Esquematicamente, o semissimbolismo, com o qual se compõem o poema, representa-se desta maneira: (versos decassílabos / natureza) → (verso decassílabo desarticulado / negação da natureza) → (versos livres / civilização). Em termos semióticos, a expressão prosódica do poema se sistematiza na categoria de expressão verbal verso metrificado vs. verso livre, a qual se correlaciona à categoria semântica natureza vs. civilização, conforme o semissimbolismo (natureza / verso metrificado) vs. (civilização / verso livre), acarretando desdobramentos narrativos, discursivos e textuais característicos d’A montanha pulverizada (Pietroforte, 2016: 24-26).

A linguagem cotidiana, contrariamente, não se pauta por correlações semelhantes. Embora toda semiótica verbal se expresse por categorias fonológicas e prosódicas – ou seja, por vogais, consoantes, acentuação tônica e curvas entoativas –, na linguagem coloquial, os efeitos de sentido poético, tais quais, rimas, aliterações, assonâncias e pés de verso, encontram-se neutralizados, ocorrendo eventualmente; nos discursos sociais não poéticos, prioriza-se o conteúdo dos textos, evitando-se, dessa maneira, desvios para o plano de expressão.

O fenômeno do semissimbolismo, frequente nos discursos poéticos, não se restringe às semióticas verbais; nas semióticas plásticas, quer dizer, pintura, fotografia, escultura, arquitetura, história em quadrinhos etc., há semissimbolismos com categorias cromáticas, eidéticas e topológicas, relativas, respectivamente, às cores, formas e distribuição de cores e formas; nas semióticas musicais, há semissimbolismo com categorias de frequência, altura, intensidade, duração e timbre, distribuídas em categorias cronológicas.

Dessa maneira, independentemente do estatuto semiótico do plano de expressão, sempre é possível estabelecer correlações entre as categorias de sua forma e as categorias semânticas das formas de conteúdo; por consequência, as correlações semissimbólicas se encontram, potencialmente, em todos os sistemas semióticos.

O que é semiótica?

 Depois desta breve introdução ao tema, como responder à pergunta? Nos itens anteriores, discutem-se as etimologias e os campos semânticos das palavras signo e significação; conheceram-se, brevemente, algumas concepções religiosas e filosóficas sobre a matéria; estudou-se do logos à fenomenologia, da ideoscopia de Peirce à semiologia de Saussure e, inclusive, a semiótica de Greimas; por fim, sabe-se que, além delas, há outras propostas semióticas, algumas buscando conciliações, outras afirmando posturas contrárias e contraditórias. Nessas circunstâncias, a única resposta possível para a indagação inicial é a conscientização de que se trata, antes de tudo, de polêmicas formadas entre discursos afins.

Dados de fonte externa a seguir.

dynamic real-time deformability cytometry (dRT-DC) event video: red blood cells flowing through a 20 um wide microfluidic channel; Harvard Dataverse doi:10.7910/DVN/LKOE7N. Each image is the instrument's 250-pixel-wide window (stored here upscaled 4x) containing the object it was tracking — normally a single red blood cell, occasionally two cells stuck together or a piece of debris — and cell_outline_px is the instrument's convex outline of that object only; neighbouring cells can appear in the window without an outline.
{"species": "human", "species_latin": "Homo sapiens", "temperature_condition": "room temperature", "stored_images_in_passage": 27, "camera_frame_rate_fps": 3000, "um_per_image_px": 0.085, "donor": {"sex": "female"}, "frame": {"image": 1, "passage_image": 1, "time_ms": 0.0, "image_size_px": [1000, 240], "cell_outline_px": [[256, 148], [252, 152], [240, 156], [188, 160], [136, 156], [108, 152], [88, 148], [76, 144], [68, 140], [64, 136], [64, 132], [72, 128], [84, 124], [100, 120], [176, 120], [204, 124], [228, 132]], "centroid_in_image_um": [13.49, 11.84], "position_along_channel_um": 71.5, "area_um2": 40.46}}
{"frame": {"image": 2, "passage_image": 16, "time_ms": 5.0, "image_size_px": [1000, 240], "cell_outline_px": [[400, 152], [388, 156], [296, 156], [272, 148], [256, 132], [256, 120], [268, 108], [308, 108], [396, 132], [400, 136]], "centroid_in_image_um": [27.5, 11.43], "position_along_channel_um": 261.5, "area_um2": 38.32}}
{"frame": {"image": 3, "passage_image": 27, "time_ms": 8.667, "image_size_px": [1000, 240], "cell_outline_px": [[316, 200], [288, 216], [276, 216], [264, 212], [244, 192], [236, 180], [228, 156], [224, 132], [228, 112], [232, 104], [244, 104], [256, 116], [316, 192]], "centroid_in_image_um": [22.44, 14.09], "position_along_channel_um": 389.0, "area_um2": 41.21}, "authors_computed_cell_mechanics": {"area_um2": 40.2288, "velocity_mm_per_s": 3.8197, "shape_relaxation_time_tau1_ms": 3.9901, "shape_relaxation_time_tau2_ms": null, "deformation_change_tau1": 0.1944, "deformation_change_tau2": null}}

Dessa perspectiva, declarar que os objetos de estudos da semiótica são o signo e a significação, a bem da verdade, diz pouquíssimo sobre o tema; para melhorar o esclarecimento, deve-se definir signo e significação, e tais definições, conforme se verifica, nem sempre coincidem, tendo em vista concepções distintas nas diferentes propostas.

Por fim, em vez de assumir posições exclusivas sobre o que seria ou não semiótica, a melhor resposta se mostra considerar os conceitos de signo, significação e o próprio conceito de semiótica sendo, justamente, tal polêmica de concepções diversas; semiótica coincide, desse ponto de vista, com o campo discursivo formado pelo conjunto de propostas do que seria signo, significação, semiótica.